_DATASET EXCERPTS_
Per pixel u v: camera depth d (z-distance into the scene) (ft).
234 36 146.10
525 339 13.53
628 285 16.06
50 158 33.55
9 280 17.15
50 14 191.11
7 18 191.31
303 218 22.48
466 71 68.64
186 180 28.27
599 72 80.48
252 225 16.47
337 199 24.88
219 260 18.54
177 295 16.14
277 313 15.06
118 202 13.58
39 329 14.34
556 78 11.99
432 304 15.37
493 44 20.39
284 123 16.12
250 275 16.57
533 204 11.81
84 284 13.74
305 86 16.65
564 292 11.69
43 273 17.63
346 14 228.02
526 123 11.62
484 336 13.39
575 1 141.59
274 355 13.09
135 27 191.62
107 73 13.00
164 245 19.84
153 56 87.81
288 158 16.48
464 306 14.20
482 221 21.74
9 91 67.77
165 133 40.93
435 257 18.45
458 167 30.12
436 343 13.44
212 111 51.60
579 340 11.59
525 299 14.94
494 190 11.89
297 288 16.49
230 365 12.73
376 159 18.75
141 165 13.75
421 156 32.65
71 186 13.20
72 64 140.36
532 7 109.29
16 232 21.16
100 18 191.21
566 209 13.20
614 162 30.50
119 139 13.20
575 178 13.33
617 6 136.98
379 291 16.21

_PROBLEM TO SOLVE_
From the records above, reproduce exactly the lines from the one with "277 313 15.06" to the one with "141 165 13.75", both included, and no others.

_RESULT OF THE EXERCISE_
277 313 15.06
118 202 13.58
39 329 14.34
556 78 11.99
432 304 15.37
493 44 20.39
284 123 16.12
250 275 16.57
533 204 11.81
84 284 13.74
305 86 16.65
564 292 11.69
43 273 17.63
346 14 228.02
526 123 11.62
484 336 13.39
575 1 141.59
274 355 13.09
135 27 191.62
107 73 13.00
164 245 19.84
153 56 87.81
288 158 16.48
464 306 14.20
482 221 21.74
9 91 67.77
165 133 40.93
435 257 18.45
458 167 30.12
436 343 13.44
212 111 51.60
579 340 11.59
525 299 14.94
494 190 11.89
297 288 16.49
230 365 12.73
376 159 18.75
141 165 13.75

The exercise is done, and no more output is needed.